> **Work instruction A**: Copy out the lines of the listing below, not the Selenium scraping post, starting at the line that has "ie Belegung stieg im Februar um 73 % und" and ending after the line that has "Φορώ πάντα ζώνη ασφαλείας". Leave the pictures out of your copy.

> **Source extract**:
______
Open the website in browser
Open source code ctrl + u
search for class="productContainer"
and you will see the href
of <a>
only contains /uae-en
-> That is what you get by using requests
Open inspector ctrl+shift+i
and inspect your <a>
and you will find the dynamically added part, what you get if you use selenium.
Minimal example
import time
from selenium import webdriver
from selenium.webdriver.common.action_chains import ActionChains
browser = webdriver.Chrome('C:\Program Files\ChromeDriver\chromedriver.exe')
actions = ActionChains(browser)
browser.get('https://www.noon.com/uae-en/electronics-and-mobiles/mobiles-and-accessories/mobiles-20905')
time.sleep(3)
element = browser.find_element_by_xpath("//div[contains(@class, 'productContainer')]/a")
actions.move_to_element(element).perform()
print(element.get_attribute('href'))
browser.close()
Output
https://www.noon.com/uae-en/product/N35521717A/p?o=f885efe0b6534e9f
https://www.noon.com/uae-en/product/N41247213A/p?o=ca38c8921770ea2a
https://www.noon.com/uae-en/product/N41247235A/p?o=c97b8bfdc0114cba
https://www.noon.com/uae-en/product/N39790555A/p?o=d7354e20a0bb00ad
https://www.noon.com/uae-en/product/N32046052A/p?o=faea2e69f38bbf6a
...
______
> **Exercise materials**:
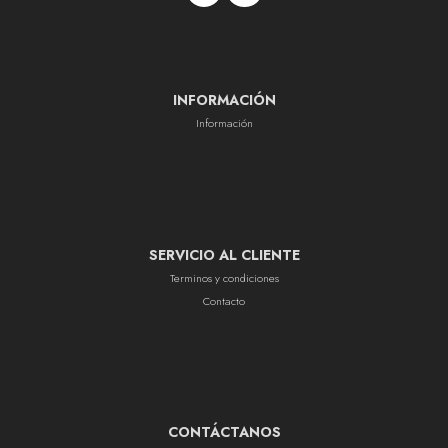
INFORMACIÓN
Información
SERVICIO AL CLIENTE
Terminos y condiciones
Contacto
CONTÁCTANOS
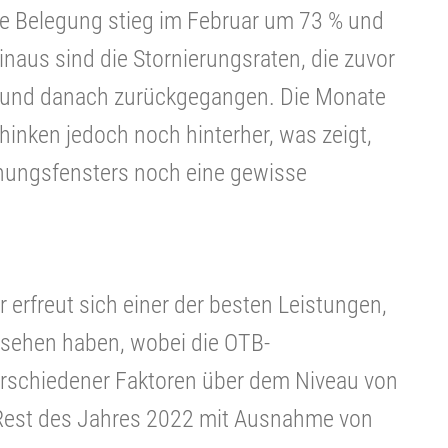
ie Belegung stieg im Februar um 73 % und
naus sind die Stornierungsraten, die zuvor
i und danach zurückgegangen. Die Monate
inken jedoch noch hinterher, was zeigt,
chungsfensters noch eine gewisse
erfreut sich einer der besten Leistungen,
esehen haben, wobei die OTB-
schiedener Faktoren über dem Niveau von
n Rest des Jahres 2022 mit Ausnahme von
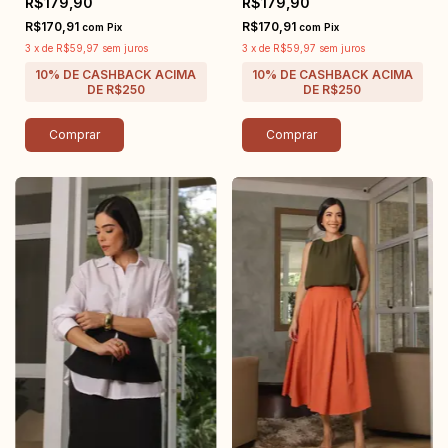
R$179,90
R$179,90
R$170,91
R$170,91
com
Pix
com
Pix
3
x
de
R$59,97
sem juros
3
x
de
R$59,97
sem juros
Comprar
Comprar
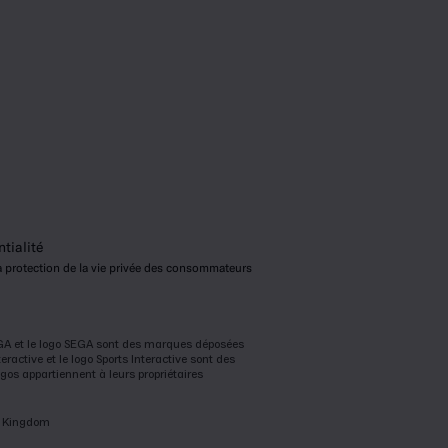
tialité
 la protection de la vie privée des consommateurs
SEGA et le logo SEGA sont des marques déposées
active et le logo Sports Interactive sont des
s appartiennent à leurs propriétaires
ed Kingdom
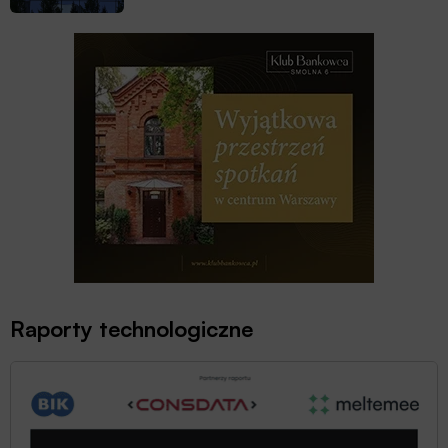
Raporty technologiczne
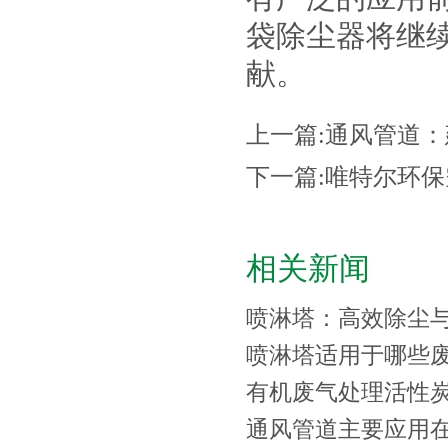
袋除尘器将继
献。
上一篇:
通风管道：
下一篇:
唯特尔环保
相关新闻
喷淋塔：高效除尘
喷淋塔适用于哪些
有机废气处理活性
通风管道主要应用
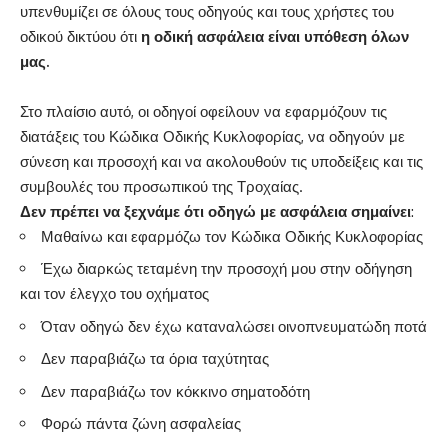
υπενθυμίζει σε όλους τους οδηγούς και τους χρήστες του
οδικού δικτύου ότι
η οδική ασφάλεια είναι υπόθεση όλων
μας.
Στο πλαίσιο αυτό, οι οδηγοί οφείλουν να εφαρμόζουν τις
διατάξεις του Κώδικα Οδικής Κυκλοφορίας, να οδηγούν με
σύνεση και προσοχή και να ακολουθούν τις υποδείξεις και τις
συμβουλές του προσωπικού της Τροχαίας.
Δεν πρέπει να ξεχνάμε ότι οδηγώ με ασφάλεια σημαίνει
:
Μαθαίνω και εφαρμόζω τον Κώδικα Οδικής Κυκλοφορίας
Έχω διαρκώς τεταμένη την προσοχή μου στην οδήγηση
και τον έλεγχο του οχήματος
Όταν οδηγώ δεν έχω καταναλώσει οινοπνευματώδη ποτά
Δεν παραβιάζω τα όρια ταχύτητας
Δεν παραβιάζω τον κόκκινο σηματοδότη
Φορώ πάντα ζώνη ασφαλείας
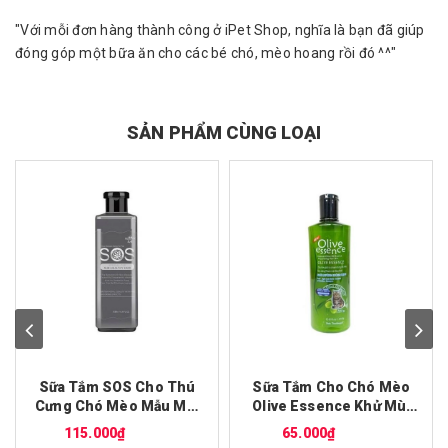
"Với mỗi đơn hàng thành công ở iPet Shop, nghĩa là bạn đã giúp
đóng góp một bữa ăn cho các bé chó, mèo hoang rồi đó ^^"
SẢN PHẨM CÙNG LOẠI
Sữa Tắm SOS Cho Thú
Sữa Tắm Cho Chó Mèo
Cưng Chó Mèo Mẫu Mới
Olive Essence Khử Mùi
- iPet Shop
Dưỡng Lông Diệt Ve Rận
115.000₫
65.000₫
450ml - iPet Shop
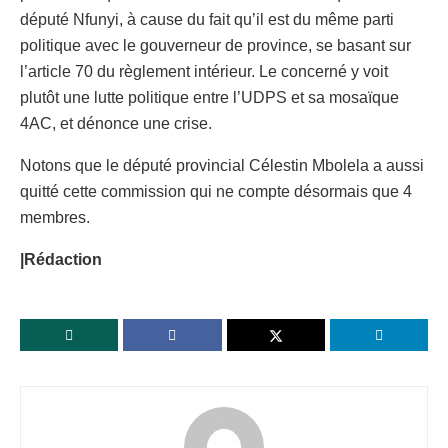
député Nfunyi, à cause du fait qu’il est du même parti
politique avec le gouverneur de province, se basant sur
l’article 70 du règlement intérieur. Le concerné y voit
plutôt une lutte politique entre l’UDPS et sa mosaïque
4AC, et dénonce une crise.
Notons que le député provincial Célestin Mbolela a aussi
quitté cette commission qui ne compte désormais que 4
membres.
|Rédaction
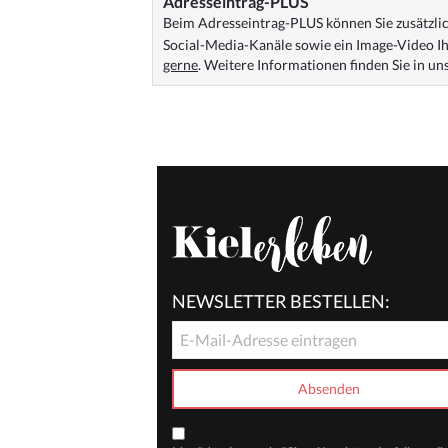
Adresseintrag-PLUS
Beim Adresseintrag-PLUS können Sie zusätzlich
Social-Media-Kanäle sowie ein Image-Video Ih
gerne
. Weitere Informationen finden Sie in u
NEWSLETTER BESTELLEN:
______
> **Work instruction B**: Take the Selenium scraping post above further, picking up after the last line it shows.

> **Reply A**:
ie Belegung stieg im Februar um 73 % und
naus sind die Stornierungsraten, die zuvor
i und danach zurückgegangen. Die Monate
inken jedoch noch hinterher, was zeigt,
chungsfensters noch eine gewisse
erfreut sich einer der besten Leistungen,
esehen haben, wobei die OTB-
schiedener Faktoren über dem Niveau von
n Rest des Jahres 2022 mit Ausnahme von
R$179,90
R$179,90
R$170,91
R$170,91
com
Pix
com
Pix
3
x
de
R$59,97
sem juros
3
x
de
R$59,97
sem juros
Comprar
Comprar
tialité
 la protection de la vie privée des consommateurs
SEGA et le logo SEGA sont des marques déposées
active et le logo Sports Interactive sont des
s appartiennent à leurs propriétaires
ed Kingdom
Raporty technologiczne
袋除尘器将继
献。
上一篇:
通风管道：
下一篇:
唯特尔环保
相关新闻
喷淋塔：高效除尘
喷淋塔适用于哪些
有机废气处理活性
通风管道主要应用
υπενθυμίζει σε όλους τους οδηγούς και τους χρήστες του
οδικού δικτύου ότι
η οδική ασφάλεια είναι υπόθεση όλων
μας.
Στο πλαίσιο αυτό, οι οδηγοί οφείλουν να εφαρμόζουν τις
διατάξεις του Κώδικα Οδικής Κυκλοφορίας, να οδηγούν με
σύνεση και προσοχή και να ακολουθούν τις υποδείξεις και τις
συμβουλές του προσωπικού της Τροχαίας.
Δεν πρέπει να ξεχνάμε ότι οδηγώ με ασφάλεια σημαίνει
:
Μαθαίνω και εφαρμόζω τον Κώδικα Οδικής Κυκλοφορίας
Έχω διαρκώς τεταμένη την προσοχή μου στην οδήγηση
και τον έλεγχο του οχήματος
Όταν οδηγώ δεν έχω καταναλώσει οινοπνευματώδη ποτά
Δεν παραβιάζω τα όρια ταχύτητας
Δεν παραβιάζω τον κόκκινο σηματοδότη
Φορώ πάντα ζώνη ασφαλείας

> **Reply B**:
EDIT
You wont get the information with requests
by scraping the source, but there is an alternativ way.
You could use the api with requests
and build the link (simple example you can customize):
import requests
url = "https://www.noon.com/_svc/catalog/api/u/electronics-and-mobiles/mobiles-and-accessories/mobiles-20905"
headers = {
"user-agent": "Mozilla/5.0"
}
response = requests.get(url, headers=headers)
response.raise_for_status()
records = response.json()["hits"]
for record in records:
offer_code = record["offer_code"]
sku = record["sku"]
url = record["url"]
print(f"https://www.noon.com/uae-en/{url}/{sku}/p?o={offer_code}")
Output
https://www.noon.com/uae-en/galaxy-m31-dual-sim-blue-6gb-ram-128gb-4g-lte/N35521717A/p?o=f885efe0b6534e9f
https://www.noon.com/uae-en/iphone-12-pro-max-with-facetime-128gb-pacific-blue-5g-international-specs/N41247213A/p?o=ca38c8921770ea2a
https://www.noon.com/uae-en/iphone-12-pro-with-facetime-256gb-pacific-blue-5g-international-specs/N41247235A/p?o=cfab59c09cab747b
...